Ook Proudhon heeft de oprichting van een zogenaamde “Volksbank” voor dit doel voorgesteld. Deze pogingen evenals de achterliggende theorie zelf gingen al spoedig failliet. Warenruil zonder geld is inderdaad ondenkbaar en alle prijsschommelingen die men wilde afschaffen zijn immers het enige middel om de warenproducenten te laten zien of ze veel of weinig van hun waar moeten maken, of ze minder of meer arbeid als vereist bij de productie moeten gebruiken en of ze wel de juiste waar of niet de juiste waar maken. Wanneer men dit enige communicatiemiddel tussen geïsoleerde warenproducenten in een anarchistische economie afschaft, dan is zij geheel verloren, dan zijn ze niet alleen doofstom maar ook blind. Dan moet de productie wel stil komen te liggen en dan moet de kapitalistische toren van Babel wel in elkaar storten. De plannen van socialisten om uit de kapitalistische warenproductie een socialistische te maken door middel van het afschaffen van het geld, zijn dus pure utopie.

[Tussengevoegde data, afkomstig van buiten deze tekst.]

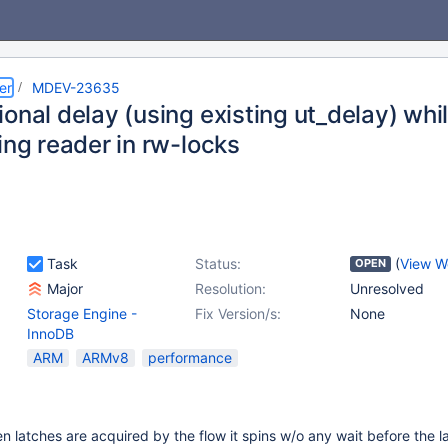
er
MDEV-23635
onal delay (using existing ut_delay) whil
ing reader in rw-locks
Task
Status:
(
View W
OPEN
Major
Resolution:
Unresolved
Storage Engine -
Fix Version/s:
None
InnoDB
ARM
ARMv8
performance
n latches are acquired by the flow it spins w/o any wait before the la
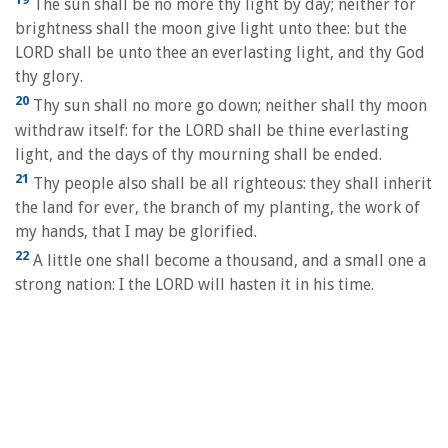
The sun shall be no more thy light by day; neither for
brightness shall the moon give light unto thee: but the
LORD shall be unto thee an everlasting light, and thy God
thy glory.
20
Thy sun shall no more go down; neither shall thy moon
withdraw itself: for the LORD shall be thine everlasting
light, and the days of thy mourning shall be ended.
21
Thy people also shall be all righteous: they shall inherit
the land for ever, the branch of my planting, the work of
my hands, that I may be glorified.
22
A little one shall become a thousand, and a small one a
strong nation: I the LORD will hasten it in his time.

Alleen hoe staat het dan in de werkelijkheid met de vrijheid, gelijkheid en broederschap bij de warenproductie? Hoe kan bij de algemene productie van waren, waar ieder alleen voor zijn product van arbeid wat kan krijgen en waar alleen gelijke waarden tegen gelijke waarden worden geruild, hoe kan daarbij dan nu ongelijkheid van rijkdom ontstaan?
De tegenwoordige kapitalistische economie onderscheidt zich namelijk, en dat weet iedereen, juist daardoor vanwege haar schreeuwende ongelijkheid in de materiële omstandigheden van mensen, door de ongehoorde opstapeling van rijkdom in weinig handen aan de ene kant en door de massale armoede van velen aan de andere kant. De volgende vraag, die hier uit logisch voortvloeit, is dus: Hoe is in de wareneconomie bij de ruil van waren tegen hun waarde, het kapitalisme mogelijk?